The Essendon (A.) club had been opposed to Essendon (L.) shifting to the Essendon Recreation Reserve, as this would clearly make its position as a senior club untenable. Once this outcome was realised, the club announced it would be disbanding in late December, before ultimately amalgamating with the reformed North Melbourne club, bringing an end to its 22-year existence.

== Premiership ==
The home-and-home season was played over eighteen rounds, with each club scheduled to play the others twice; then, the top four clubs contested a finals series under the amended Argus system to determine the premiers for the season.

- Effect of North Melbourne's withdrawal on the premiership
After North Melbourne disbanded, the team which had been scheduled to play against North Melbourne each week instead had a bye. Clubs were awarded four premiership points for a bye.

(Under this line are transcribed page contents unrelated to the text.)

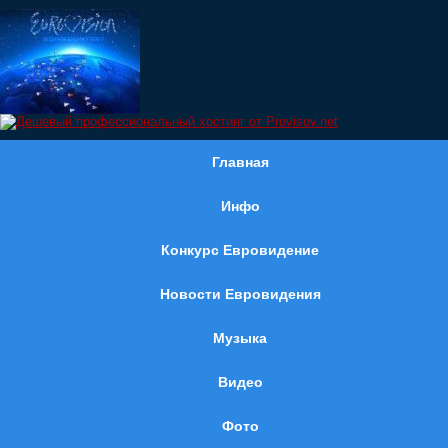
Главная
Инфо
Конкурс Евровидение
Новости Евровидения
Музыка
Видео
Фото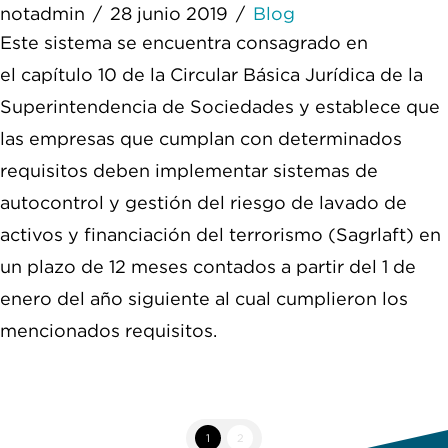
notadmin
28 junio 2019
Blog
Este sistema se encuentra consagrado en
el capítulo 10 de la Circular Básica Jurídica de la
Superintendencia de Sociedades y establece que
las empresas que cumplan con determinados
requisitos deben implementar sistemas de
autocontrol y gestión del riesgo de lavado de
activos y financiación del terrorismo (Sagrlaft) en
un plazo de 12 meses contados a partir del 1 de
enero del año siguiente al cual cumplieron los
mencionados requisitos.
1
2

Williamstown was the only team which had not yet played North Melbourne when it disbanded, so it was the only club to have two byes for the year.

=== Ladder ===

1921 VFA ladder
| Pos | Team | Pld | W | L | D | B | PF | PA | PP | Pts |
|---|---|---|---|---|---|---|---|---|---|---|
| 1 | Footscray | 17 | 15 | 1 | 1 | 1 | 1271 | 848 | 66.7 | 66 |
| 2 | Port Melbourne | 17 | 14 | 3 | 0 | 1 | 1521 | 836 | 55.0 | 60 |
| 3 | Brunswick | 17 | 13 | 3 | 1 | 1 | 1215 | 918 | 75.6 | 58 |
| 4 | Williamstown (P) | 16 | 9 | 7 | 0 | 2 | 1192 | 879 | 73.7 | 44 |
| 5 | Northcote | 17 | 9 | 8 | 0 | 1 | 1128 | 1127 | 99.9 | 40 |
| 6 | Hawthorn | 17 | 7 | 10 | 0 | 1 | 1140 | 1407 | 123.4 | 32 |
| – | North Melbourne | 8 | 5 | 3 | 0 | – | 499 | 409 | 82.0 | 20 |
| 7 | Essendon | 17 | 4 | 13 | 0 | 1 | 993 | 1186 | 119.4 | 20 |
| 8 | Prahran | 17 | 2 | 14 | 1 | 1 | 842 | 1401 | 166.4 | 14 |
| 9 | Brighton | 17 | 0 | 16 | 1 | 1 | 662 | 1452 | 219.3 | 6 |

== Notable events ==
- George Taylor (Port Melbourne) was the leading goal-kicker of the home-and-home season, with 64 goals.
- In the Round 6 match between Essendon and Williamstown on 11 June, Williamstown's Phil Skehan, who was playing his first game for club after signing with them only the previous week, was taken from the field after only fifteen minutes, after suffering a severe concussion and broken leg in a legal collision with an opponent. Skehan died from his injuries six days later.
- In the Round 10 match between Prahran and Brighton at Toorak Park, Prahran was penalised for having too many players on the field after Brighton called for a head count late in the first quarter. Prahran was leading 4.2 (26) to 2.5 (17) at the time, and its score was re-set to zero. Prahran recovered, and the match finished as a draw: Prahran 5.4 (34) to Brighton 4.10 (34). This was the only game that Brighton did not lose during the season.
- On 6 August, a combined Association team beat a combined Western Australian Goldfields Football Association team 18.10 (118) to 2.5 (17) at the East Melbourne Cricket Ground.
- The final between and Williamstown on 8 October was abandoned midway through the third quarter when the ground was hit by a heavy hailstorm, forcing the game to be replayed the following week. Williamstown was leading by four points at the time of the storm. The match was abandoned at Williamstown's insistence; Footscray preferred to return to the field after the hail delay.
- Because of the replayed final, the date scheduled for the grand final ended up being after the closure of the East Melbourne Cricket Ground, forcing the Association to find a suitable venue which was not being used for cricket at short notice. The grand final was ultimately played at the Fitzroy Cricket Ground, the first and only time this venue was used for a VFA finals match, because the Fitzroy Cricket Club had a bye that weekend.